[Supplied text]
--*--
Green Lantern is Mister Kent’s next teammate when the weapons masters of Qward set Star Sapphire on him in an attempt to get his ring. The next issue is a follow up to this as Superman gets help from Red Tornado to prevent the evil Qwardians conquering Earth. Red Tornado is a logical robot trying to learn how to be more human, an old cliché now but fairly new at the time if still inexplicable. When I read how humans behave, I think we should try to be more like robots.

There follows a parade of DC characters co-operating with the Kryptonian: Swamp Thing, Wonder Woman, Hawkman, the Legion of Super-Heroes, the Atom, Black Lightning, Firestorm, Zatanna, Batgirl and the Elongated Man,. Some time travel shenanigans allow Superman to go back and fight alongside Sergeant Rock and even battle Superboy. This run is pencilled by Joe Staton or Dick Dillin. Staton’s pretty good but Dillin’s art is never great and sometimes the figures look deformed. Rich Buckler pencils a team up with Mister Miracle but oddly doesn’t do his Kirby pastiche on this Kirby character. The stories by Steve Englehart, Martin Pasko, Cary Bates and Paul Levitz and Gerry Conway are generally okay. Nothing mind-blowing.

This comic book series is from 1978 and there are a few talents here that I associate more with Marvel Comics, probably because I stopped reading comics in the late 70s and that’s where they were then. Steve Englehart, Gerry Conway, Marv Wolfman, Jim Starlin, Rich Buckler. Jim Starlin does a good story, the last in the book, in which Superman teams up with Green Lantern to battle an evil alien in a Ditko inspired other dimension, all floating rocks and strange shapes. Starlin’s art didn’t look as good as usual so I think the inker let him down.
--*--
[Your task]
Reproduce verbatim the stretch of the comic review from "This comic book" through "let him down.". Rely only on the comic review.

[Data extract]
--*--
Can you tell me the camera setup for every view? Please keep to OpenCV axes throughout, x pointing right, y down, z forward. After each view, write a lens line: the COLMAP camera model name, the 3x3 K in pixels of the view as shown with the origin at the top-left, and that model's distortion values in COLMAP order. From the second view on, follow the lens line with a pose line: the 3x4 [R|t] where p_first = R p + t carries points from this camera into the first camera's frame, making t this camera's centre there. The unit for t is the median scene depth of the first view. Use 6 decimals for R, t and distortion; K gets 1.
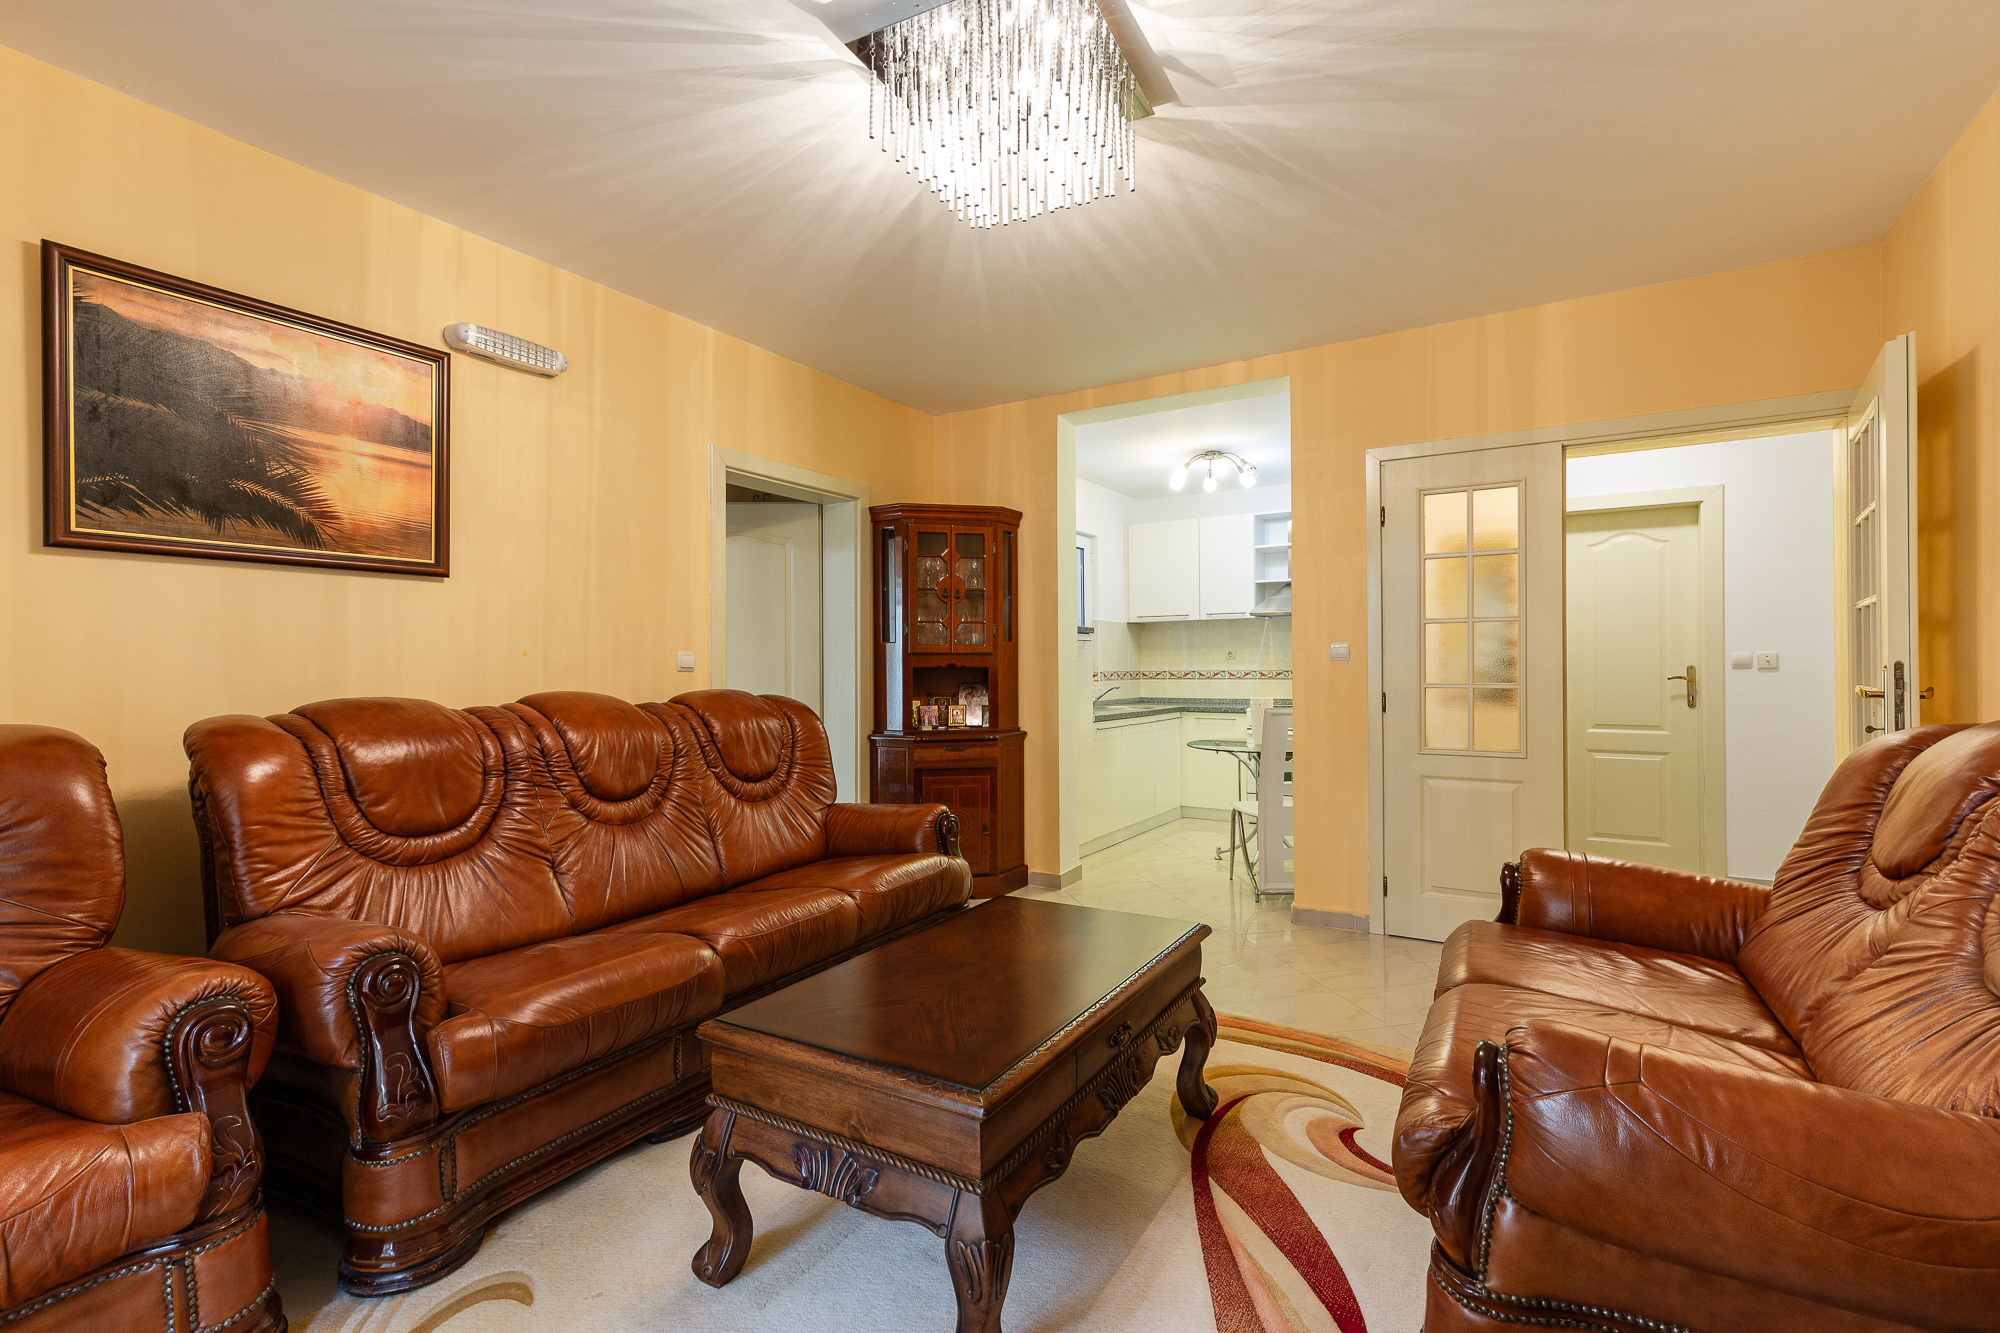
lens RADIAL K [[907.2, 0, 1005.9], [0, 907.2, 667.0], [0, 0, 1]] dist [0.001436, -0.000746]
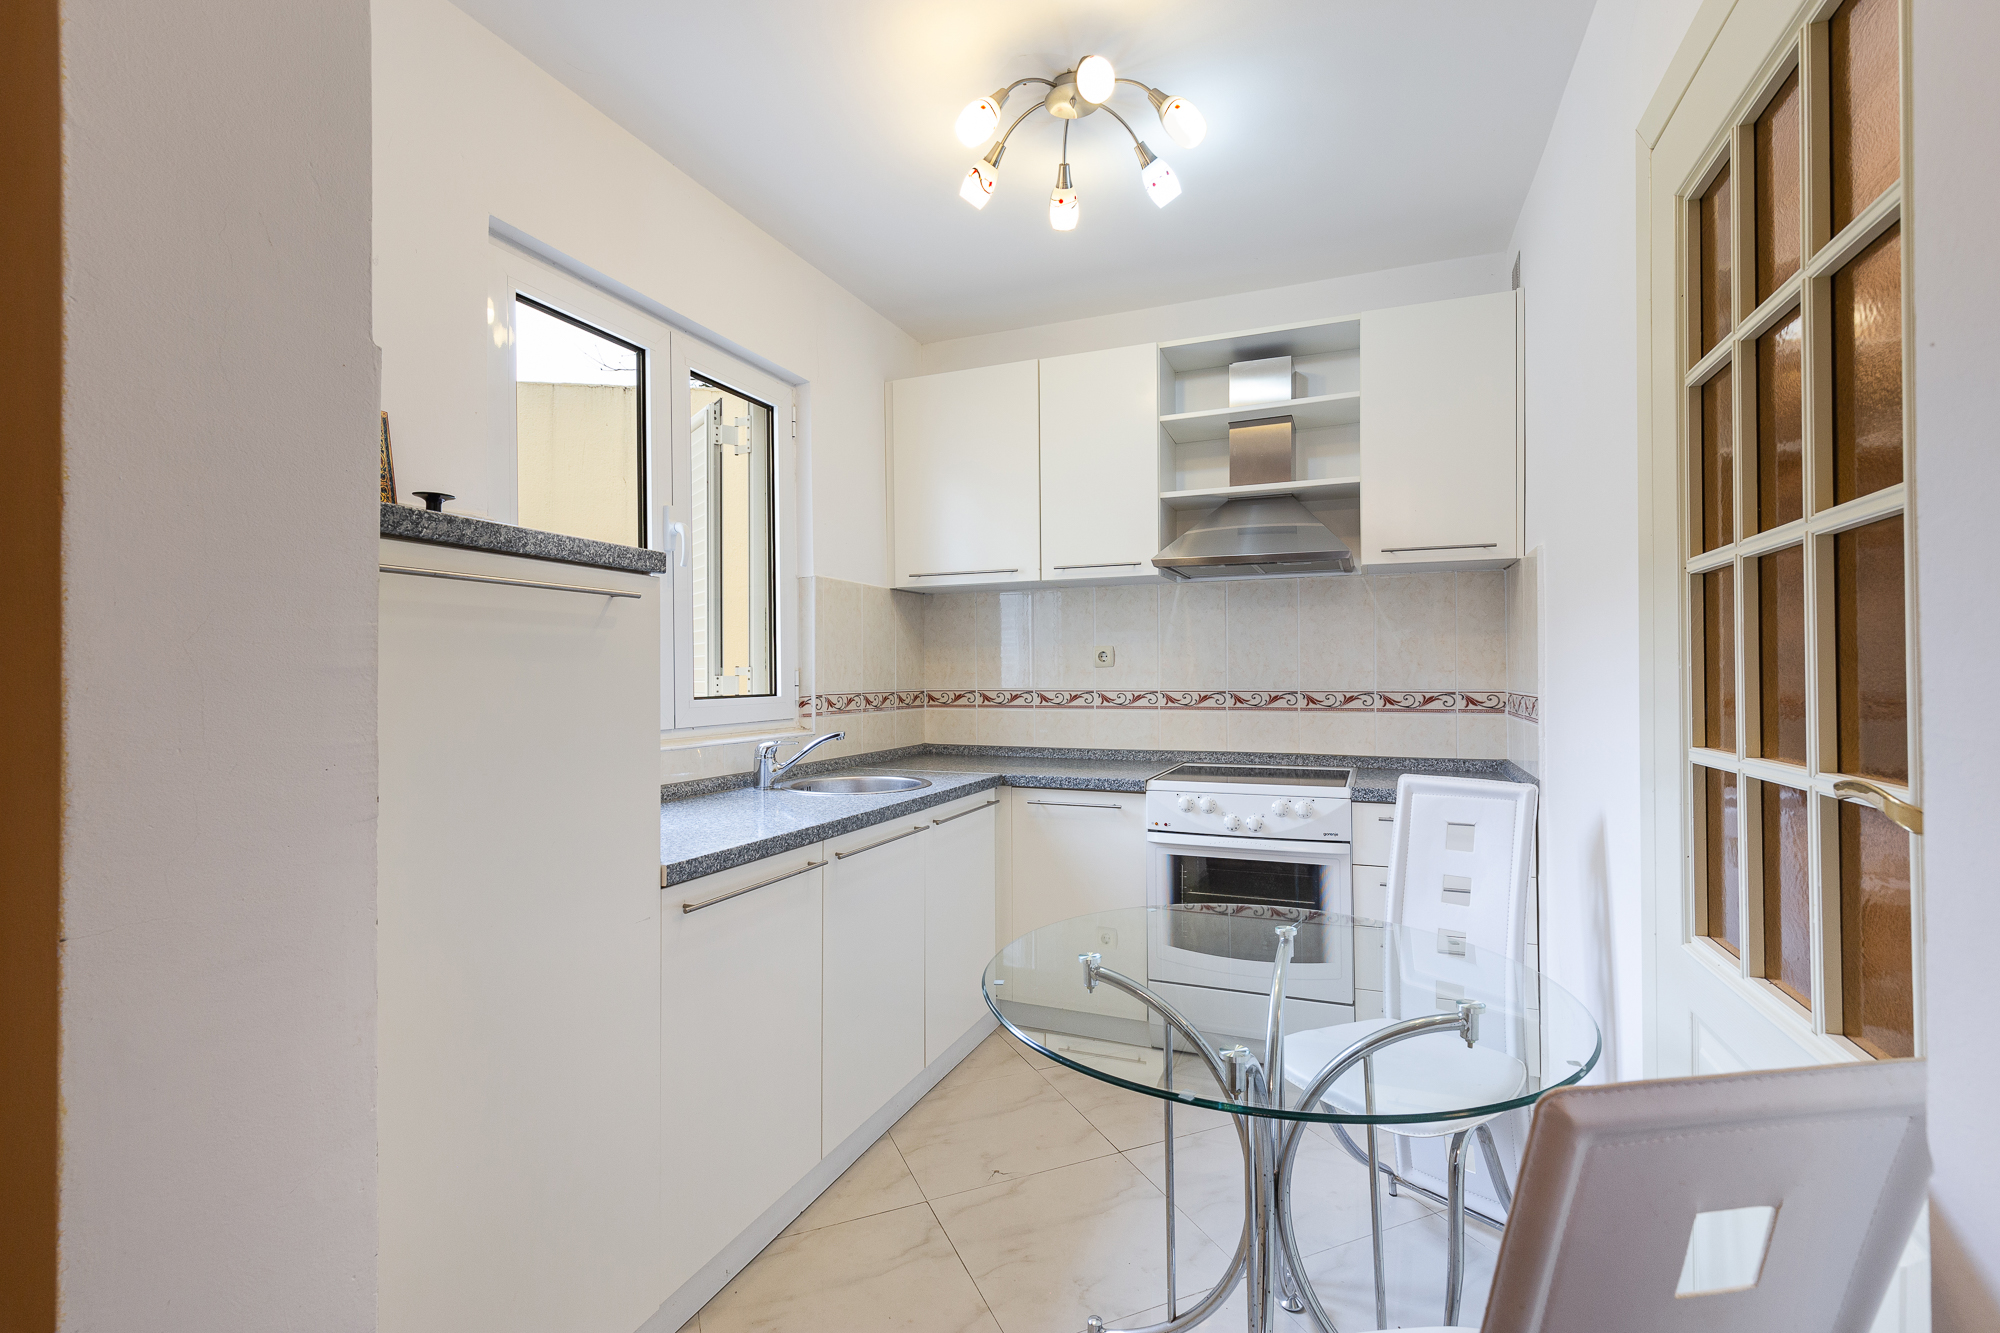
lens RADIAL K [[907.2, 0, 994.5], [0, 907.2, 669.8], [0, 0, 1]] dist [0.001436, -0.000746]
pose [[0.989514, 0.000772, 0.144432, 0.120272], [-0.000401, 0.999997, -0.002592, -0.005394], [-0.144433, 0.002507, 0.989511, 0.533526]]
--*--
[Answer box]
This comic book series is from 1978 and there are a few talents here that I associate more with Marvel Comics, probably because I stopped reading comics in the late 70s and that’s where they were then. Steve Englehart, Gerry Conway, Marv Wolfman, Jim Starlin, Rich Buckler. Jim Starlin does a good story, the last in the book, in which Superman teams up with Green Lantern to battle an evil alien in a Ditko inspired other dimension, all floating rocks and strange shapes. Starlin’s art didn’t look as good as usual so I think the inker let him down.